Over the last 30 years, the governments of various Western democracies have made significant changes in their approach to managing prostitution. However, little consensus exists on the most appropriate legislative response. In various countries, attempts to adopt a new legislative approach (whether to enact or repeal criminal penalties) have sparked fierce controversy. Though the similarities between these legislative approaches are not always immediately apparent, all of them express the aims of both protecting the health and safety of sex workers, and preventing their exploitation by pimps or clients.
In Australia, most forms of prostitution have been decriminalized in the Australian Capital Territory, but some controls remain in place, such as registration requirements and a prohibition on street sex work. Meanwhile, a similar decriminalization approach is currently being adopted in the state of Victoria, replacing the previous regime of legalization with strict controls and regulations. A fully decriminalized regime has been in place in New Zealand since 2003. Local governments are permitted to introduce their own regulations concerning certain activities, and some have done so, most of them striving to confine sex work to specified areas of cities.
In the Netherlands in 2000, the law prohibiting prostitution was replaced by a new system of legalization that tightly regulated sex work occurring in registered businesses. However, an increasing proportion of sex work in the Netherlands occurs illegally. A similar situation prevails in some counties within the state of Nevada in the United States (U.S.), where prostitution in licensed brothels is legal but declining in proportion to the level of prostitution occurring illegally.

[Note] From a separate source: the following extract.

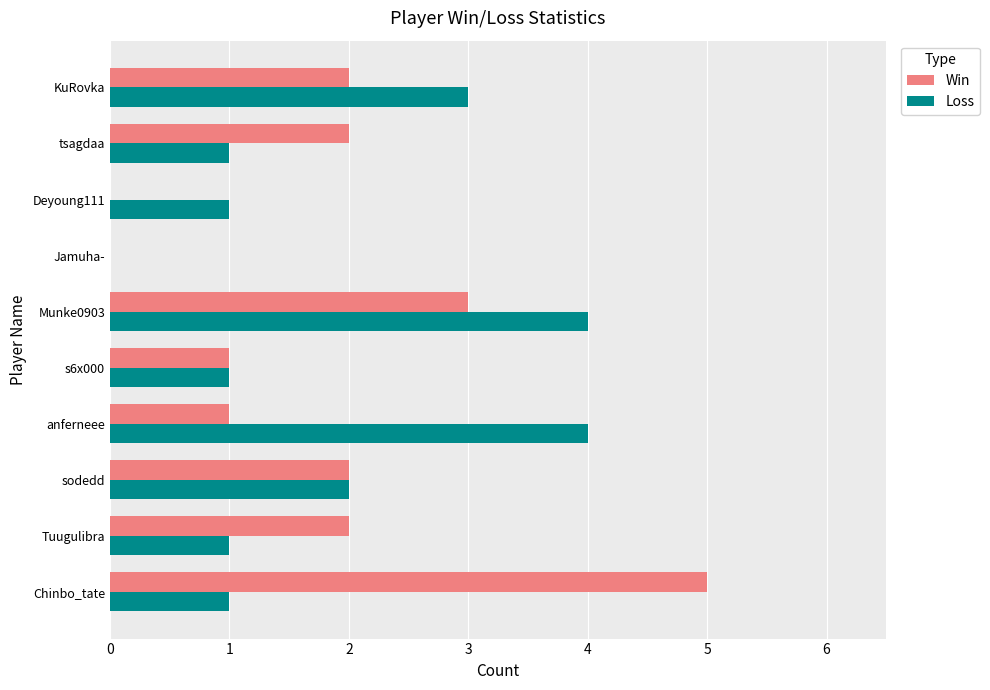

Is it true that Win equals 3 at sodedd?

False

Sweden introduced a neo‑abolitionist model in 1999, which is based on the premise that sex work is inherently exploitative, and consequently, criminalizes pimps and clients. This has become known as the “Nordic model” and has been implemented in many other countries in recent years, including Canada.
An abolitionist legislative approach in England criminalizes most of the activity related to outdoor sex work, as well as brothel‑keeping and pimping, yet it does not specifically criminalize the act of prostitution itself. This exception sets it apart from prohibitionist jurisdictions that dominate in the U.S.,such as in the state of California, where prostitution is illegal.